The ministry has not yet detailed how many vaccines will arrive in Catalonia. Since the campaign has started, some 60,000 weekly doses have arrived, a part of which -18,000- are kept as stock that may eventually serve to cover the expected reduction in arrivals.

"Although this will temporarily affect shipments from late January to early February, it will lead to a significant increase in the doses available in late February and March", Pfizer said in a statement.

The President of the European Commission, Ursula von der Leyen, referred to this in a brief appearance earlier this afternoon: "I received, like many of you, the news today that Pfizer was announcing delays and I immediately called the CEO and he explained that it is a production delay in the next few weeks. But he confirmed that all guaranteed first quarter doses will be delivered in the first quarter. He is personally on top of it, to reduce the period of delays, to make sure they will be caught up as soon as possible.

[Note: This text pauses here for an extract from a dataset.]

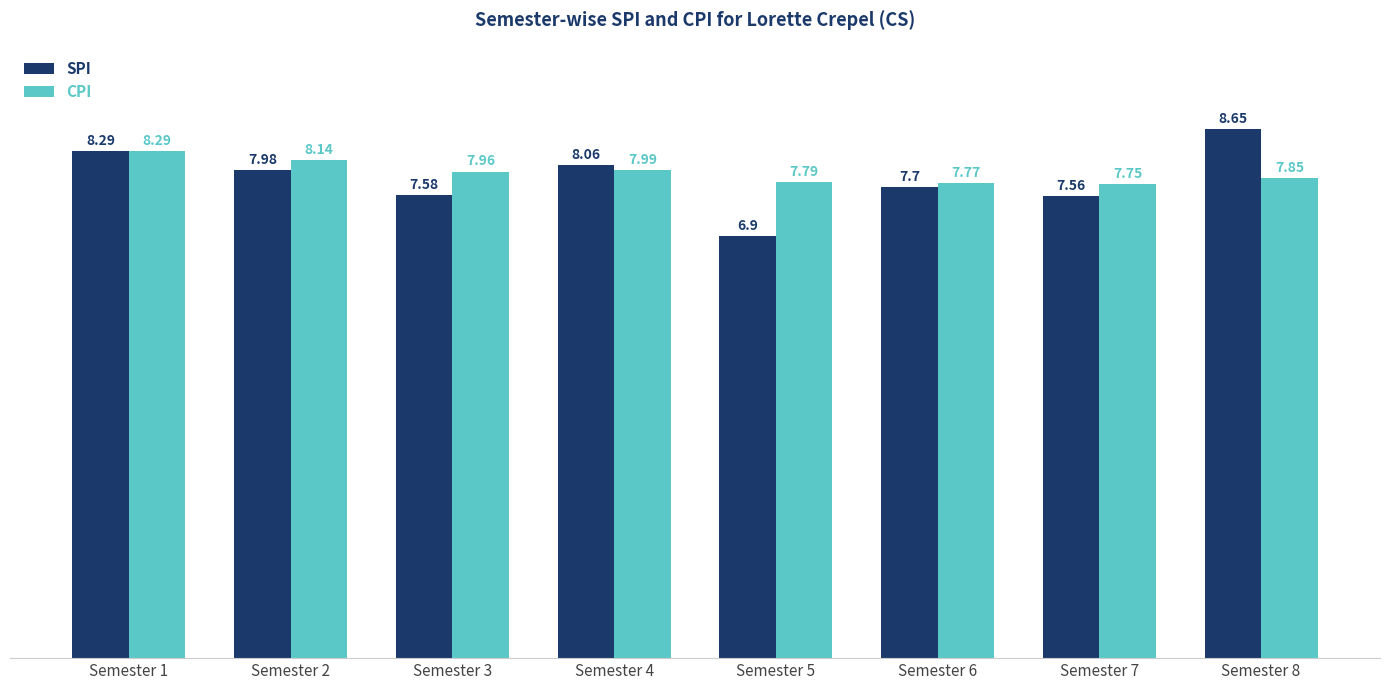

Is it true that CPI equals 2.0 at Semester 4?

False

The result, however, is that there may be fluctuations in both the delivery of orders and the departure of shipments from Puurs' facility in the coming days and weeks. And the systematic arrival of shipments is key to maintaining a schedule that was perhaps too optimistic to begin with.

UK supply, which comes from the same plant, will also be disrupted, Pfizer said. Norway, meanwhile, will receive 36,075 doses next week instead of the 43,875 it expected. The Norwegian Institute of Public Health has reported that it is not known how long it would take for Pfizer to return to the increased maximum capacity.

The Scandinavian country, like other European countries, has kept a stock of doses in case there were problems with deliveries, a tactic, for example, that has been used in the Basque Country, where they have reserved half of the stock received to inoculate the second dose for those who have already received the first. In the case of Catalonia, however, the strategic reserve in the face of possible interruptions in supply is somewhat smaller. Since distribution began, every Monday 60,000 doses have been received, of which 18,000 are stored, Gemma Garrido Granger reports from Barcelona.

If Pfizer's supply falls, the pressure to get the EMA (European Medicines Agency) to approve the Oxford/AstraZeneca vaccine, which is due to take place on the 29th, will increase throughout the European Union. The European Commission signed a first contract with Pfizer last year for 300 million doses and has recently extended it to 300 million more.